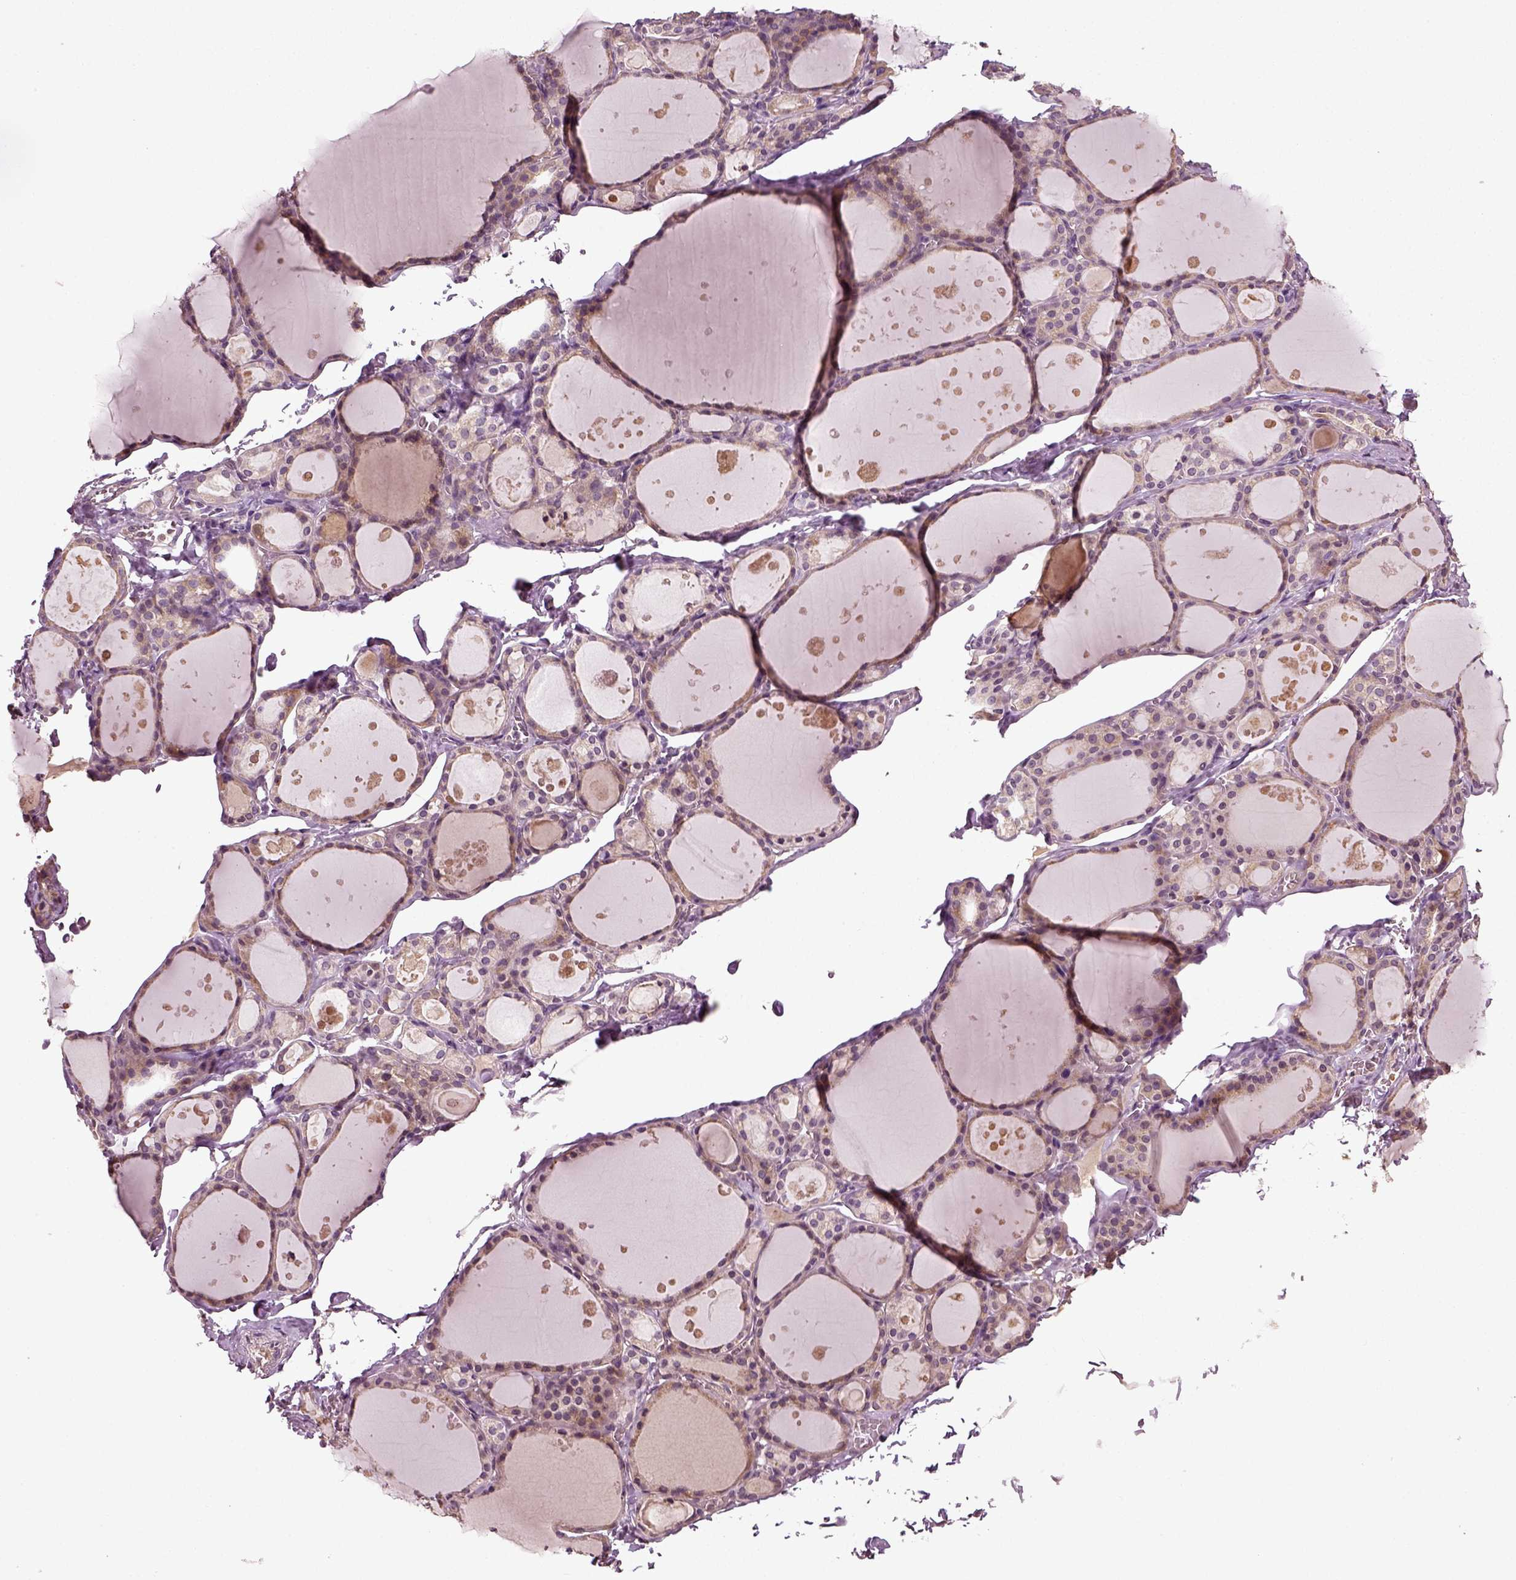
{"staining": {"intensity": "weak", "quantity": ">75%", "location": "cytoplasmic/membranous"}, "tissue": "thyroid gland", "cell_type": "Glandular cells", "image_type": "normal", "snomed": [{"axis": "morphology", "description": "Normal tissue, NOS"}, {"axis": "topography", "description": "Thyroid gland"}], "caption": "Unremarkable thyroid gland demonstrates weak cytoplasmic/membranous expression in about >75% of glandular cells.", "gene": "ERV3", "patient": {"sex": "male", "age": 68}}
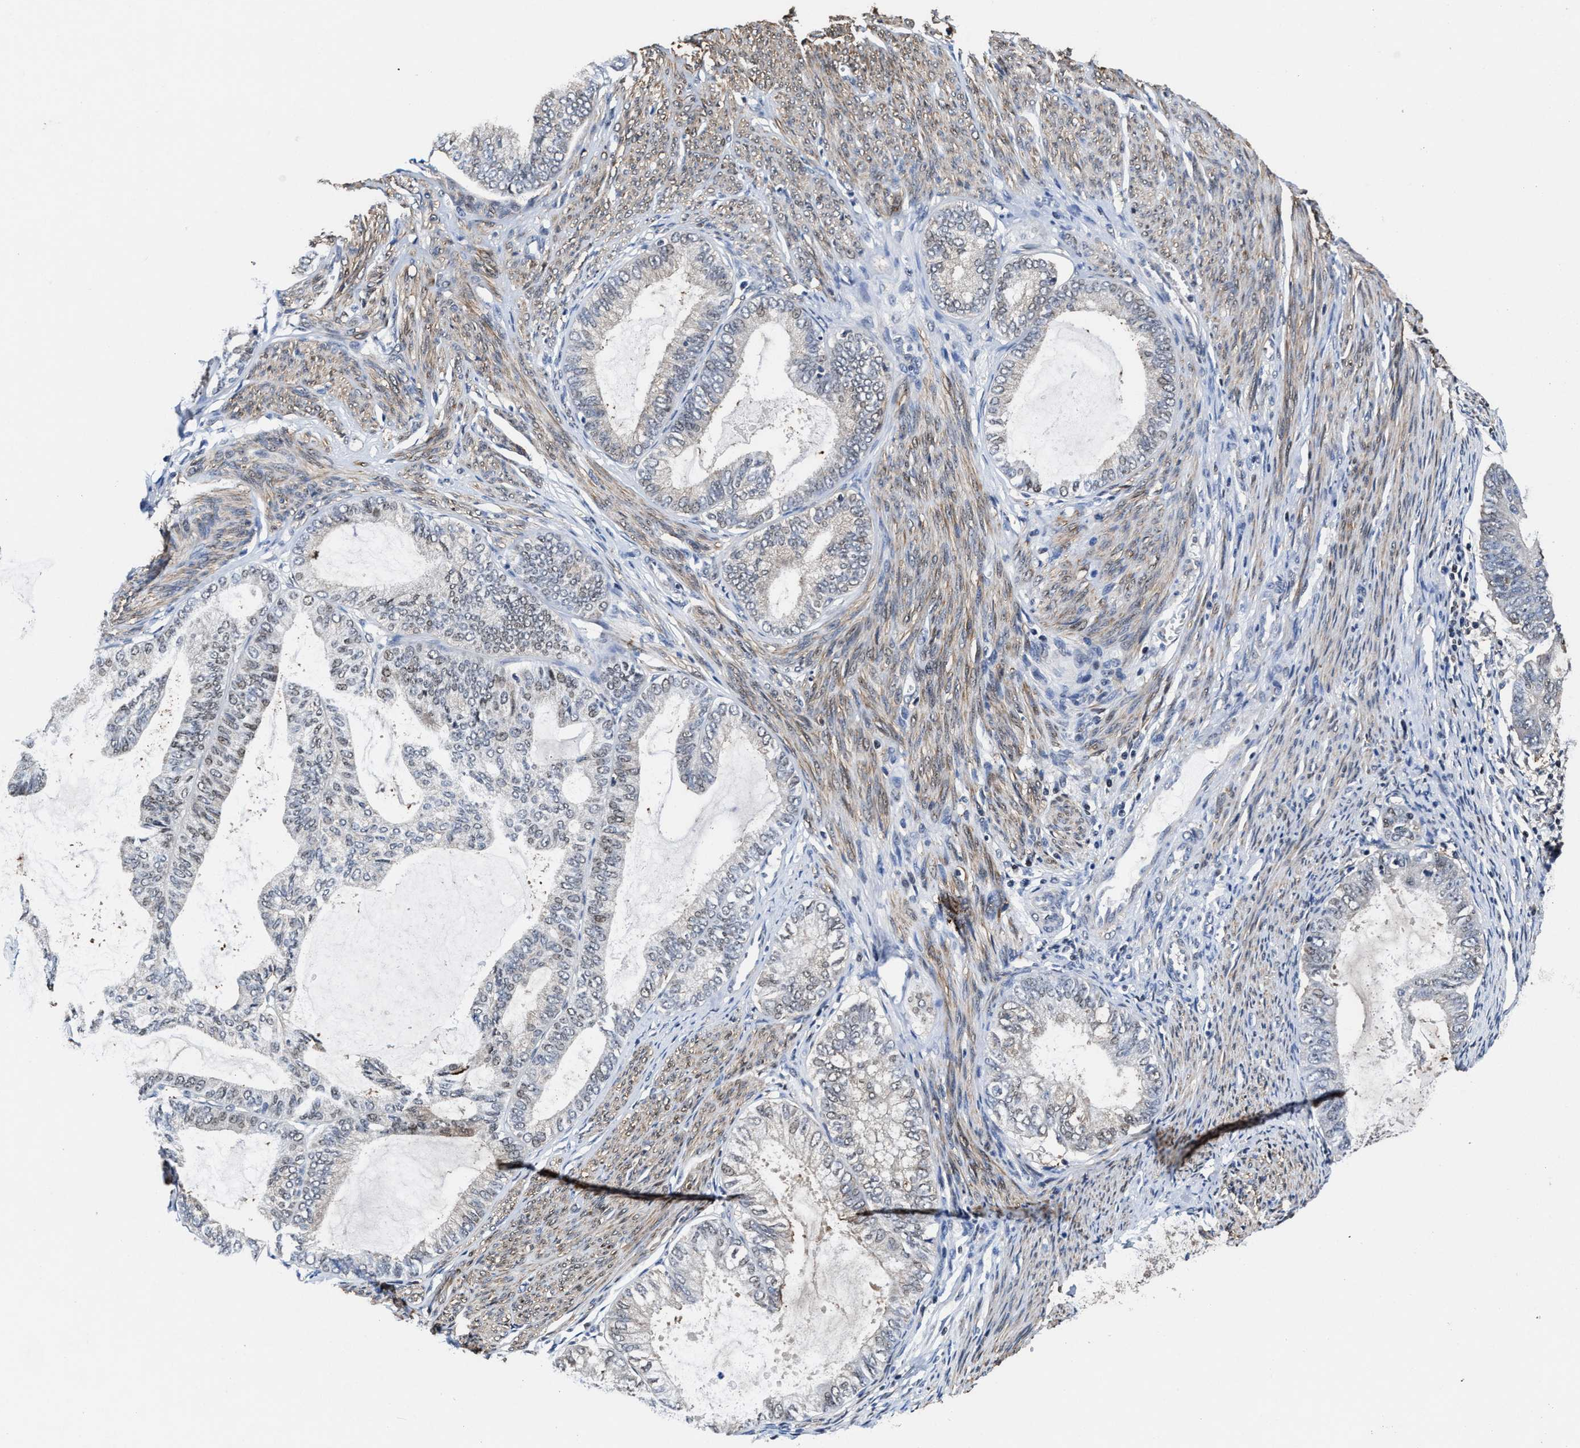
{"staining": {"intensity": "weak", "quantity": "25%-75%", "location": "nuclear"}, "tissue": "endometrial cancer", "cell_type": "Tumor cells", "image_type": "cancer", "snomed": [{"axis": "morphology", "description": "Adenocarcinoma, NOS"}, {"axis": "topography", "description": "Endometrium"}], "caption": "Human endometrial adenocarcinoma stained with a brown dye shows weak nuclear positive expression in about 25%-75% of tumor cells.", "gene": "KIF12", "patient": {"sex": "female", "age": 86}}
☆ ☆ ☆
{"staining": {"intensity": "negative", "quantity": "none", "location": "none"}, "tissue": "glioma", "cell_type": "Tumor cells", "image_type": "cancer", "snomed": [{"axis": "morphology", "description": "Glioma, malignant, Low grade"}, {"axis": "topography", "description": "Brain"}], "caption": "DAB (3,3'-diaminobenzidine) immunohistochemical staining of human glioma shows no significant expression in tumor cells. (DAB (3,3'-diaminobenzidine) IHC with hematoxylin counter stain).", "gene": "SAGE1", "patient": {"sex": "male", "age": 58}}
☆ ☆ ☆
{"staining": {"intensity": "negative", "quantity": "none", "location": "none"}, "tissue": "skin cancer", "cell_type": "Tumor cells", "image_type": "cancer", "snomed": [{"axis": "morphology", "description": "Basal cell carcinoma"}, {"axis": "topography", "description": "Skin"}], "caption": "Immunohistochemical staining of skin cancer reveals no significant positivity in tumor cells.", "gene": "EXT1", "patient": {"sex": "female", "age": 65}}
☆ ☆ ☆
* [WHAT THIS TASK INVOLVES]
Write out every line of the data that holds the word "significant".

* [COMPLETED EXERCISE]
{"staining": {"intensity": "negative", "quantity": "none", "location": "none"}, "tissue": "glioma", "cell_type": "Tumor cells", "image_type": "cancer", "snomed": [{"axis": "morphology", "description": "Glioma, malignant, Low grade"}, {"axis": "topography", "description": "Brain"}], "caption": "DAB (3,3'-diaminobenzidine) immunohistochemical staining of human glioma shows no significant expression in tumor cells. (DAB (3,3'-diaminobenzidine) IHC with hematoxylin counter stain).", "gene": "SAGE1", "patient": {"sex": "male", "age": 58}}
{"staining": {"intensity": "negative", "quantity": "none", "location": "none"}, "tissue": "skin cancer", "cell_type": "Tumor cells", "image_type": "cancer", "snomed": [{"axis": "morphology", "description": "Basal cell carcinoma"}, {"axis": "topography", "description": "Skin"}], "caption": "Immunohistochemical staining of skin cancer reveals no significant positivity in tumor cells.", "gene": "EXT1", "patient": {"sex": "female", "age": 65}}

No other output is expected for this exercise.